In order to accept credit cards with just the Ipad (and not have to physically type in their card number), you can have two options. One is the Card Reader Magstripe…this just plugs right into your Ipad or phone and you can swipe their card. The newer option actually lets you use the chip functionality as well as the contactless payers who have their payment system setup on their phone.
The Magstripe is free…the Chip reader is currently $49.
Regarding cash, you can simply record a cash sale on square (so everything gets tracked and your bookkeeper will love you) and put the cash in your secure bank envelope.
This software was specifically designed for fitness studios, salons/spas. So, in regard to your management software, this will be fantastic. And their POS system is fantastic as well. Their POS is comparable to Square as well. You can set it up on your desktop, laptop, IPad or your phone. They also have a chip credit card reader.
And if this customer has just signed up for a 6-month membership with recurring payments, you can set that up right away with the first sale as well. Easy Peasy.
I would definitely recommend checking both of these out and comparing to see which one would fit best with your business and budget. Get this setup before your first class and you will be accepting payments, setting up recurring payments and feeling like the pro you are on your first day.
3. Decide on Your Accounting Software
Just when you thought this post was getting fun…let’s talk accounting software! 😉
I'd like to provide you with a couple different options, but really Quickbooks Online is the way to go. It’s simple to setup and easy to navigate after you get the hang of it or watch a couple tutorials. There are cheaper options, but they won’t deliver nearly as well, you will end up just getting frustrated and ultimately moving to QBO anyways. So, I would suggest starting there.
You can connect your POS, whether it’s Square, MindBody or something else. The sales can be directly synced into QBO, or a report can easily be uploaded into QBO from your POS.
Once you have your POS integrated, it’s a good idea to get your business bank accounts, credit cards, paypal, etc. synced onto QBO’s bank feed. This will make your life much, much easier. You will be able to learn how to automate bookkeeping on your own, and when you decide to hire a bookkeeper, they will thank you immensely for completing this step.
How to handle your bookkeeping the next day after getting your accounting software is a whole other topic. And trust me, we will get there! There is also a QBO Course in the works for new business owners who want to do their own bookkeeping but have no idea where to start. So stay tuned for that!
4. Decide How to Hire Your Teachers
Many Yoga Studio owners give in to the temptation of setting up their teachers on a 1099 contract. However, this can be a dangerous game to play…one that will end up costing you hundreds or thousands when you get audited.

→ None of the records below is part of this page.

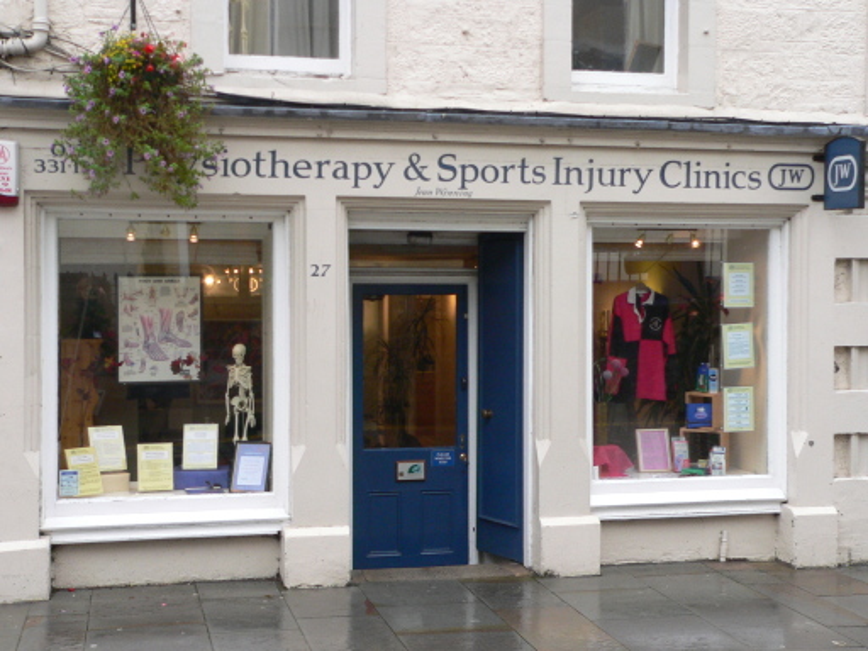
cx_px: 434
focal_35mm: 51
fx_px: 1279
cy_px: 326
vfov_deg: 28.6
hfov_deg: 37.5
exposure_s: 1/100
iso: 200
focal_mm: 8.5
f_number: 3.7
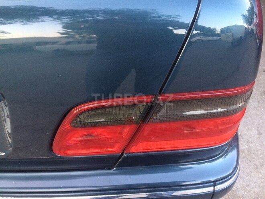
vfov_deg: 48.2
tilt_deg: -47.8
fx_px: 222
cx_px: 132
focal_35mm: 29
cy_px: 100
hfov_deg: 61.7
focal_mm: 4.15
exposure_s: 1/33
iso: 200
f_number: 2.2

These teachers are using your studio, you are the one most likely setting the schedule on a regular basis, they probably don’t work for another studio…these are all hints of an employee. And the IRS will see it that way and want you to pay employer AND employee taxes for their whole time of employment. Major hit to your bank account if this happens.
Even though I don’t think I’ve met a business owner who enjoys paying payroll taxes, it’s a dirty deed that needs to be done. Audits happen, and you never know when. It could be years before an audit happens, but that just means you’ll have to pay that much more in backdated payroll taxes (yuck).
If you want to stick to your guns and set them up as Independent Contractors, this is what you should make sure of:
- Don’t set their schedules – let them tell you when they will come in to lead a workshop or class
- They need to setup an LLC, and you can pay the LLC rather than the individual
- Encourage them to get Worker’s Comp insurance
These 3 points will help you stay above hot water, but there are no guarantees. I would check with your CPA/Bookkeeper for further details about the relationship between you and your teachers and whether you are playing it safe or not.